Lecture notes: More tables
Here’s our table from the last lecture:
include tables include shared-gdrive("cs111-2018.arr", "1XxbD-eg5BAYuufv6mLmEllyg28IR7HeX") municipalities = table: name, city, population-2000, population-2010 row: "Providence", true, 173618, 178042 row: "Cranston", true, 79269, 80387 row: "Coventry", false, 33668, 35014 row: "Warwick", true, 85808, 82672, row: "North Providence", false, 32411, 32078 end
Review of table operations
Let’s first review the operations we saw last time.
We can get the nth row of the data:
> municipalities.row-n(0) > municipalities.row-n(1) > municipalities.row-n(0)["name"]
We can sort the data by 2010 population:
> sort-by(municipalities, "population-2010", false)
To find the least populous municipalities, we can change the last argument:
> sort-by(municipalities, "population-2010", true)
We can also find all of the cities:
fun is-city(r :: Row) -> Boolean: doc: "get the value in the row's city column" r["city"] end > filter-by(municipalities, is-city)
Note what we’re doing here: we’re passing a function to another function. How is
is-city
used?
We can find municipalities whose population went down:
fun population-decreased(r :: Row) -> Boolean: doc: "returns true if the municipality's population went down between '00 and '10" r["population-2010"] < r["population-2000"] end > filter-by(municipalities, population-decreased)
And, we can combine all of these operations. How would we get the city with the smallest population?
> sort-by(filter-by(municipalities, is-city), "population-2010", true).row-n(0)
Adding columns
We can add columns to tables using another operation: build-column
.
build-column :: (t :: Table, colname :: String, builder :: (Row -> A)) -> Table
What’s going on in that signature? In particular, what’s the type of the
builder
parameter? builder
needs to be a function that takes a row and
returns…something! The values it returns will be the values in the new column
we’re adding to each row. Imagine we have the following table:
a | b |
---|---|
“dog” | 2 |
“cat” | 3 |
Let’s call this table t
. If we have a function builder
, then the value of
build-column(t, "c", builder)
is
a | b | c |
---|---|---|
“dog” | 2 | builder(<"dog", 2>) |
“cat” | 3 | builder(<"cat", 3>) |
For example, if we have:
fun builder(r :: Row) -> Number: string-length(row["a"]) + row["b"] end
Then we end up with the following table:
a | b | c |
---|---|---|
“dog” | 2 | 5 |
“cat” | 3 | 6 |
Population change
Let’s work on solving a problem using our RI municipalities data. Let’s say we’re trying to figure out what the fastest-growing towns are in RI. In other words, we want a table containing only towns, sorted by the percent change in population. How would we go about doing this? What are the subtasks of this problem?

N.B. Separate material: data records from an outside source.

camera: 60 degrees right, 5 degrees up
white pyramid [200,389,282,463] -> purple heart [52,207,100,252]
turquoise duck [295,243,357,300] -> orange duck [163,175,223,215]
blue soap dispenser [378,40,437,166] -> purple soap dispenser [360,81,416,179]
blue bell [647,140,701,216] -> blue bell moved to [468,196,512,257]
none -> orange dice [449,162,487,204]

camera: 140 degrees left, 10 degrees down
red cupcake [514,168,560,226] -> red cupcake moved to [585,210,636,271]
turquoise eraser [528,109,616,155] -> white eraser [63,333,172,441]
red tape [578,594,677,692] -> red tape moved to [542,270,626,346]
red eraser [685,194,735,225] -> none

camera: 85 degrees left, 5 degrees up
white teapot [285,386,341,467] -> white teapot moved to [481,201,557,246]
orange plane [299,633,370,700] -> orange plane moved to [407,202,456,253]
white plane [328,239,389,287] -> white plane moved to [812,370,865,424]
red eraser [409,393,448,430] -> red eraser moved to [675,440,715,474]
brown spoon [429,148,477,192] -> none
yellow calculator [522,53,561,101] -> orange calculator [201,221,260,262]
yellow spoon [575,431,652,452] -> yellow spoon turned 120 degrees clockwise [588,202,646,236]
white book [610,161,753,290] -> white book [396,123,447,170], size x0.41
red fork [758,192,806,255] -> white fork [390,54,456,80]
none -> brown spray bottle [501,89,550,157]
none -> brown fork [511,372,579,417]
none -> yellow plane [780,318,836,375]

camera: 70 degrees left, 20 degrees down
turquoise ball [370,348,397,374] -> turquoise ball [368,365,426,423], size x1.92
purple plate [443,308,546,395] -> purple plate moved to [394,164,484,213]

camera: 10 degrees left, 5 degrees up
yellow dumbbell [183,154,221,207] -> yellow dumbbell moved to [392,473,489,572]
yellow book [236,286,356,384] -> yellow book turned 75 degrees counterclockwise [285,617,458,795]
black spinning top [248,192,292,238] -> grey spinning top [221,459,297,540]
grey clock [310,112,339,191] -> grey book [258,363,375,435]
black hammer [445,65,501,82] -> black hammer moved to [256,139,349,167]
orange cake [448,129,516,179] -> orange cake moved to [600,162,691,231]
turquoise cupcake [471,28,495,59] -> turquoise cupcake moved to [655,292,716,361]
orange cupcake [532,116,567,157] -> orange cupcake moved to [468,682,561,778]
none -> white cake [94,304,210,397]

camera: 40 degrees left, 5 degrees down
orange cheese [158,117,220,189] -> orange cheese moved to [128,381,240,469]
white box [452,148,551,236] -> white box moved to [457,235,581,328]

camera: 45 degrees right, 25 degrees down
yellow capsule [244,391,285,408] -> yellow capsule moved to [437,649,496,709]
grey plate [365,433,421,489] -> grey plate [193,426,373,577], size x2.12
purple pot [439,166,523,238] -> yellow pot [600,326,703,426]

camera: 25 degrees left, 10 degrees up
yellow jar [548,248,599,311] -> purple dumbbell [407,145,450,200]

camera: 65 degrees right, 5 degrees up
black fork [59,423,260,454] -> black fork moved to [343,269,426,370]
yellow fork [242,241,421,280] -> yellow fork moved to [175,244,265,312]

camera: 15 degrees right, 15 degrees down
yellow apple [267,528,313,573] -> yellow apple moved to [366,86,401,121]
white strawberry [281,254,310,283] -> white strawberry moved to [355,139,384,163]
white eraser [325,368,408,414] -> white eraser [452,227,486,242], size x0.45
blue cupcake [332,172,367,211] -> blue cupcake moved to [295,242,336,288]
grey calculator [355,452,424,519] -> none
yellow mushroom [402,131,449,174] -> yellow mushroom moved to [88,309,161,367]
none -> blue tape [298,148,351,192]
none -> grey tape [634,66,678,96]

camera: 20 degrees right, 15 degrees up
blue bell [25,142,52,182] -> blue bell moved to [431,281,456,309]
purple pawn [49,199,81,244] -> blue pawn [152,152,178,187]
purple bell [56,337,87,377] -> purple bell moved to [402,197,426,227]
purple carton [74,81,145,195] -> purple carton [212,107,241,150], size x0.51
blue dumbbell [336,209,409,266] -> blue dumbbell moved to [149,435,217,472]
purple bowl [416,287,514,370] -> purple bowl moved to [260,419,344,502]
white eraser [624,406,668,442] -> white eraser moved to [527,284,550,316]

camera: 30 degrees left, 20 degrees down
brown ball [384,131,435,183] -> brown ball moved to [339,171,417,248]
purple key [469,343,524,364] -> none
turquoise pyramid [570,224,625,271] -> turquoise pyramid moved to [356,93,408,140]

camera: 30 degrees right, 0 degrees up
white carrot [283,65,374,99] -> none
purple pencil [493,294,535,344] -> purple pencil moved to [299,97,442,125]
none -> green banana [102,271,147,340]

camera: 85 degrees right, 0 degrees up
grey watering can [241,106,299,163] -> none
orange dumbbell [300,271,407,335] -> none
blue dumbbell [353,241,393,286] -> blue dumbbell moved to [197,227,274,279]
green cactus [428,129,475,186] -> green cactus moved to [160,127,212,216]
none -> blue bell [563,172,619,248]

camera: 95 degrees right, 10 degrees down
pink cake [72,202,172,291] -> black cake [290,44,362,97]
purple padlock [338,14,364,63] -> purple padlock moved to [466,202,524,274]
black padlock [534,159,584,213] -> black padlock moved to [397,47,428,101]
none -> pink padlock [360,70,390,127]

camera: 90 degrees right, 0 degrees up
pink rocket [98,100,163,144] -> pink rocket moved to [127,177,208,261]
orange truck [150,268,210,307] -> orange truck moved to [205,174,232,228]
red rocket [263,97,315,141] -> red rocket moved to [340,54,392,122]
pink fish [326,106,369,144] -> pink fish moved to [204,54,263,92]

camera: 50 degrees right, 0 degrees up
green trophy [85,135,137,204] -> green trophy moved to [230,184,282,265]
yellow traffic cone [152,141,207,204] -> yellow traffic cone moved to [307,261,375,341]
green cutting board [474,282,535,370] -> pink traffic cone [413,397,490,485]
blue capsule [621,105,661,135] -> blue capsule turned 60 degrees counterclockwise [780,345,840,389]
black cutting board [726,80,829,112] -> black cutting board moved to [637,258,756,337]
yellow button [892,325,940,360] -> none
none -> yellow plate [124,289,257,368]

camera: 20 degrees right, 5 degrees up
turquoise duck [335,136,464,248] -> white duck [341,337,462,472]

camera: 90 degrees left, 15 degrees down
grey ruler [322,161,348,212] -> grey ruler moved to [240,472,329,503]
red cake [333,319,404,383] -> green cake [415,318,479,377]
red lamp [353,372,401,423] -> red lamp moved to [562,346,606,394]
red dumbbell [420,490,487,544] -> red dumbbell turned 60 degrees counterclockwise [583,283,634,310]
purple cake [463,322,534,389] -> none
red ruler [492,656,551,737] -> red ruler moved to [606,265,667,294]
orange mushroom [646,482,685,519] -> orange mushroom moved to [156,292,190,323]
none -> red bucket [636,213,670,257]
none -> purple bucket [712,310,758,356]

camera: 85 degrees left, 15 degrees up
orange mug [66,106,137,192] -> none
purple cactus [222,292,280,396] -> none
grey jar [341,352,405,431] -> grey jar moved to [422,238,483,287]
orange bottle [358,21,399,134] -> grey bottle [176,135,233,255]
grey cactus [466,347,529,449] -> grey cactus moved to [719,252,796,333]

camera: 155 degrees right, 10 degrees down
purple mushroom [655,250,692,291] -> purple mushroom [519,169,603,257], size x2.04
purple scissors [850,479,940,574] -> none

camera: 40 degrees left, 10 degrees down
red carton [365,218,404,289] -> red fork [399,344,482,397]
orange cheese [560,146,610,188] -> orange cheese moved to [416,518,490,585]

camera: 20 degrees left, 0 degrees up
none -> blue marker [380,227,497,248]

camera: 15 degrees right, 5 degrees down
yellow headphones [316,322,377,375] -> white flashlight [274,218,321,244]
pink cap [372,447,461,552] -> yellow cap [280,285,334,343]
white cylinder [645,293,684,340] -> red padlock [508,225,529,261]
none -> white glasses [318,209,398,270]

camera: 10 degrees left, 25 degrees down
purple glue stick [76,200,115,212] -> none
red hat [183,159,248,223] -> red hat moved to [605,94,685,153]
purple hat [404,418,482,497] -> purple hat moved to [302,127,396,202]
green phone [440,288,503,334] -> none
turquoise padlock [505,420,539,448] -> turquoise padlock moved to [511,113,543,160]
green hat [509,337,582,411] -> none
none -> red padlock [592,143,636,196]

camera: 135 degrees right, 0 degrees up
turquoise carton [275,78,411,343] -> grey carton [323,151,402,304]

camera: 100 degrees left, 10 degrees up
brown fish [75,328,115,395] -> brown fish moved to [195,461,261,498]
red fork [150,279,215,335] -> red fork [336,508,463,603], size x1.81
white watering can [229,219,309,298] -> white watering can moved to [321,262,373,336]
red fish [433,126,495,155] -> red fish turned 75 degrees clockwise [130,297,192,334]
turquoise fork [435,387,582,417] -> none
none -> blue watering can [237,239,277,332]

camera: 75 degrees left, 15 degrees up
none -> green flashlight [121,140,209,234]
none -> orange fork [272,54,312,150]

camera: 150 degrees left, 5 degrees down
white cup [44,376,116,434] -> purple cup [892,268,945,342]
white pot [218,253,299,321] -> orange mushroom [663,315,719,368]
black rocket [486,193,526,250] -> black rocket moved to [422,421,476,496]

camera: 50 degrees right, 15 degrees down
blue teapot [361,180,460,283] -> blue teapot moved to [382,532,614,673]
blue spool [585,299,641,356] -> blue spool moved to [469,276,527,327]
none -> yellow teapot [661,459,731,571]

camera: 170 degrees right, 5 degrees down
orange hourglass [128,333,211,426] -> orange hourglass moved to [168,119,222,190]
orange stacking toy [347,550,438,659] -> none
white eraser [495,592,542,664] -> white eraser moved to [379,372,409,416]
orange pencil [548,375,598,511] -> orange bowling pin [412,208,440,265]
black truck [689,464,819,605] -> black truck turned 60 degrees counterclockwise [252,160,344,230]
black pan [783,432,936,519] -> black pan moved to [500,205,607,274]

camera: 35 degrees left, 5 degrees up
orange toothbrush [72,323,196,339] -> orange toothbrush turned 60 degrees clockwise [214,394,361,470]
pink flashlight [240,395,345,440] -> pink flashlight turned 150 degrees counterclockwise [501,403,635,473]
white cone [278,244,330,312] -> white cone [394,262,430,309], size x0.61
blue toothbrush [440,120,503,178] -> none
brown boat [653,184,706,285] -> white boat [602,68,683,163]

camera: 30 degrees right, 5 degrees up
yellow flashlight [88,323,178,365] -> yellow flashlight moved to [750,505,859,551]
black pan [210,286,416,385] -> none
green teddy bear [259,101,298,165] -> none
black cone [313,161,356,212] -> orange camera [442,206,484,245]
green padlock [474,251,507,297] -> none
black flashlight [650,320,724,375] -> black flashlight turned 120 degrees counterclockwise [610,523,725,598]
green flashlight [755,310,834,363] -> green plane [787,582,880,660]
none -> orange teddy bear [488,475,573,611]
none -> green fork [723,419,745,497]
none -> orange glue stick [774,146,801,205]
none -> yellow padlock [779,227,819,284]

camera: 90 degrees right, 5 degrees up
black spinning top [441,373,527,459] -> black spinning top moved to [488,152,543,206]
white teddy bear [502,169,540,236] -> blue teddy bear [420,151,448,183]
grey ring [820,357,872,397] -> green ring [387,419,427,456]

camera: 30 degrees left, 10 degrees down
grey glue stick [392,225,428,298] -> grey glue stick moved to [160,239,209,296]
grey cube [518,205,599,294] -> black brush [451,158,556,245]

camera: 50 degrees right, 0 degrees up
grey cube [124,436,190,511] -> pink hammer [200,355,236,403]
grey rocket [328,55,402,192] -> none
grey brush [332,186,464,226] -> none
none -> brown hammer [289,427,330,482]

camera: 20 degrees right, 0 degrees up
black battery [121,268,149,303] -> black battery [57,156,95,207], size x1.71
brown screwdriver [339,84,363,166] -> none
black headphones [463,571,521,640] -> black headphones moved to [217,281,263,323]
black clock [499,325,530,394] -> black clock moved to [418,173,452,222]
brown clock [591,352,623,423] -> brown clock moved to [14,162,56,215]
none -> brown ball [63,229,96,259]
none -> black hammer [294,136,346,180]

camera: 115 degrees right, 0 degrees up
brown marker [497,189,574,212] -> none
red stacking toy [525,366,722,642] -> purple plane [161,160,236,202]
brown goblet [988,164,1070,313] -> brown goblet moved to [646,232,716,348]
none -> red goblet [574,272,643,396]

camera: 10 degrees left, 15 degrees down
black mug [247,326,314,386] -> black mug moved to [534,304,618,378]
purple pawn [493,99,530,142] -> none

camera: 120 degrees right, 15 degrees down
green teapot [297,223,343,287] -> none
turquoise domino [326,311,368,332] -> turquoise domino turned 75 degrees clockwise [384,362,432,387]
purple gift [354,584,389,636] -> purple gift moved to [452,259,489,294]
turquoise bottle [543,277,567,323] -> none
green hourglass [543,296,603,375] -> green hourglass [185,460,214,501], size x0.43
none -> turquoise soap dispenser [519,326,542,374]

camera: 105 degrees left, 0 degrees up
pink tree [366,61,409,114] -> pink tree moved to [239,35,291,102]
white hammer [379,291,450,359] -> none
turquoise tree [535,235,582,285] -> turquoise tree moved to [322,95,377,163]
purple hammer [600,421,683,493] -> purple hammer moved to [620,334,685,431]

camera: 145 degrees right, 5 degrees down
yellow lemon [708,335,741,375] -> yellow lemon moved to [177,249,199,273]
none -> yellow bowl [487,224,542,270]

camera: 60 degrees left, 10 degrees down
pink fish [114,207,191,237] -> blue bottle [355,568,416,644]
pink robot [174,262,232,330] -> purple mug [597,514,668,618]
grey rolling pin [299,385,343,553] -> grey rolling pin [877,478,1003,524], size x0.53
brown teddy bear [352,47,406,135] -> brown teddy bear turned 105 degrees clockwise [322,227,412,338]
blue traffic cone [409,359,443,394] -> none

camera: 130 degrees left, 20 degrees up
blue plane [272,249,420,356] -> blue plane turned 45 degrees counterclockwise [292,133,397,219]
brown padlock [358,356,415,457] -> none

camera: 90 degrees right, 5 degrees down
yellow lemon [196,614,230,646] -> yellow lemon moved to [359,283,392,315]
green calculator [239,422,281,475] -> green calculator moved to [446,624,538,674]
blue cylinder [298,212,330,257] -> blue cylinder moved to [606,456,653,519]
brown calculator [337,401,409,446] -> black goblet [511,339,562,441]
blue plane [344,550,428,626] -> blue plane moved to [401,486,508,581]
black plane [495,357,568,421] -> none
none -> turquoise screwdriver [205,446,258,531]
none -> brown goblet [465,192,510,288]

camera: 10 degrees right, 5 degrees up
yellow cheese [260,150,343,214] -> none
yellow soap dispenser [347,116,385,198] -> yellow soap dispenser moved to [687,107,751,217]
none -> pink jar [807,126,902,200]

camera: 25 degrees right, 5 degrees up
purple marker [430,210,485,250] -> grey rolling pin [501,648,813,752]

- Filtering out the cities
- Calculating percentage change in population
- Building a column for percentage change
- Sorting on that column in descending order
See the lecture capture for details on how this program is built up. Here’s what we ended up with:
include tables include gdrive-sheets include image include shared-gdrive("cs111-2018.arr", "1XxbD-eg5BAYuufv6mLmEllyg28IR7HeX") municipalities = table: name, city, population-2000, population-2010 row: "Providence", true, 173618, 178042 row: "Cranston", true, 79269, 80387 row: "Coventry", false, 33668, 35014 row: "Warwick", true, 85808, 82672 row: "North Providence", false, 32411, 32078 end fun is-town(r :: Row) -> Boolean: not(r["city"]) end fun percent-change(r :: Row) -> Number: (r["population-2010"] - r["population-2000"]) / r["population-2000"] end towns = filter-by(municipalities, is-town) towns-with-percent-change = build-column(towns, "percent-change", percent-change) fastest-growing-towns = sort-by(towns-with-percent-change, "percent-change", false) fastest-growing-towns
Loading Google Sheets into Pyret
Later in this course, we’ll be working with very large tables, which would be a real pain to type into Pyret by hand. I’ve been unwilling to do that even for the 39 municipalities in Rhode Island! Luckily, we don’t have to type tables manually into Pyret–instead, we can load them from Google Sheets!
I’ve made a spreadsheet version of our RI municipality data, which includes every town and city. We can load it into Pyret as follows:
include tables include gdrive-sheets include shared-gdrive("cs111-2018.arr", "1XxbD-eg5BAYuufv6mLmEllyg28IR7HeX") ssid = "1jHvn5CPE6RkTTQRIXQbY5n5p4aiOH7fZsnwK2s6s6tc" spreadsheet = load-spreadsheet(ssid) municipalities = load-table: name :: String, city :: Boolean, population-2000 :: Number, population-2010 :: Number # true because the sheet has a "header" row source: spreadsheet.sheet-by-name("municipalities", true) end
We can then work with this table just as if we had entered it manually.